→ What you have to do: In the copy, include no pictures, but reproduce every record exactly.

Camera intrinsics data
::::::::
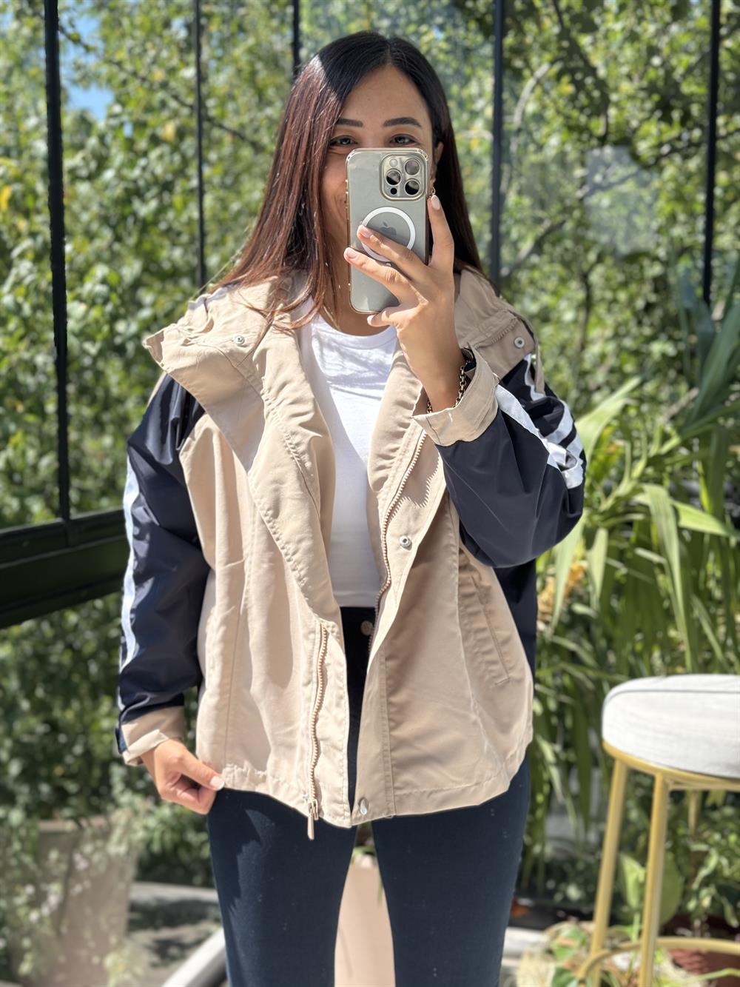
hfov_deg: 30.3
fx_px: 1368
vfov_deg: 39.7
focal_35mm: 48
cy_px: 494
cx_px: 370
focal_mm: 6.76
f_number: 1.78
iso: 64
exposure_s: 1/407
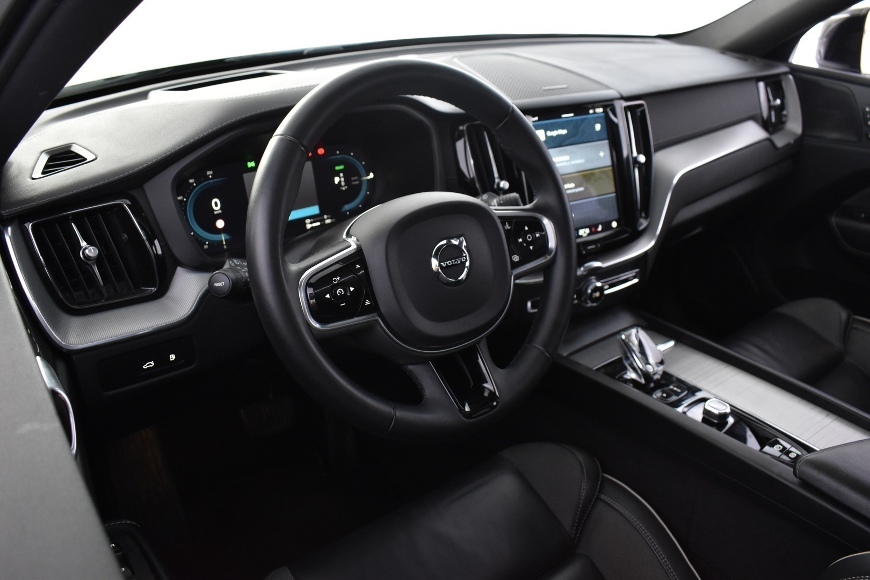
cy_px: 290
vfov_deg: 43.6
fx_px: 725
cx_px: 435
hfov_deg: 61.9
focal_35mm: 30
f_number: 5
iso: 1250
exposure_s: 1/8
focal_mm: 20
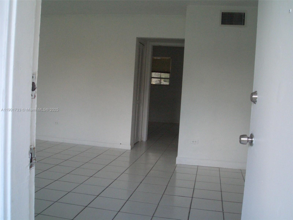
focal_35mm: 36
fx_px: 305
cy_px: 110
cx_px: 146
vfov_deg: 39.7
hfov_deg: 51.4
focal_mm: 4.8
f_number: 4
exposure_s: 1/125
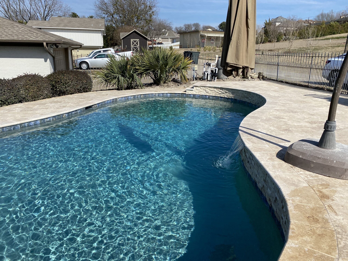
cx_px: 174
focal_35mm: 26
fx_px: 261
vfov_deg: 53.1
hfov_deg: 67.3
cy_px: 130
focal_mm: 4.25
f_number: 1.8
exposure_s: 1/3401
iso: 32
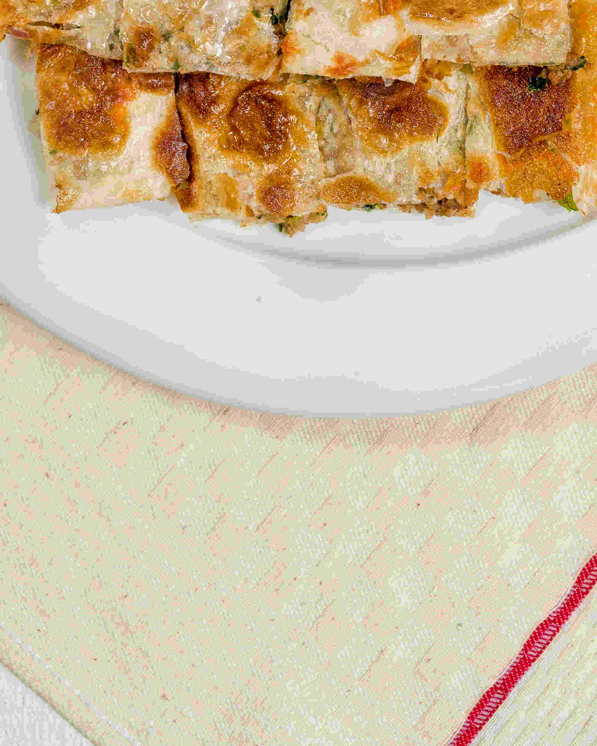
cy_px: -350
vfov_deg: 11.3
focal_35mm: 164
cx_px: 362
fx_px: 3622
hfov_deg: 9.4
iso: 200
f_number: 7.1
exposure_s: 1/125
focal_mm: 63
::::::::
→ Solution for this problem:
hfov_deg: 30.3
fx_px: 1368
vfov_deg: 39.7
focal_35mm: 48
cy_px: 494
cx_px: 370
focal_mm: 6.76
f_number: 1.78
iso: 64
exposure_s: 1/407
cy_px: 290
vfov_deg: 43.6
fx_px: 725
cx_px: 435
hfov_deg: 61.9
focal_35mm: 30
f_number: 5
iso: 1250
exposure_s: 1/8
focal_mm: 20
focal_35mm: 36
fx_px: 305
cy_px: 110
cx_px: 146
vfov_deg: 39.7
hfov_deg: 51.4
focal_mm: 4.8
f_number: 4
exposure_s: 1/125
cx_px: 174
focal_35mm: 26
fx_px: 261
vfov_deg: 53.1
hfov_deg: 67.3
cy_px: 130
focal_mm: 4.25
f_number: 1.8
exposure_s: 1/3401
iso: 32
cy_px: -350
vfov_deg: 11.3
focal_35mm: 164
cx_px: 362
fx_px: 3622
hfov_deg: 9.4
iso: 200
f_number: 7.1
exposure_s: 1/125
focal_mm: 63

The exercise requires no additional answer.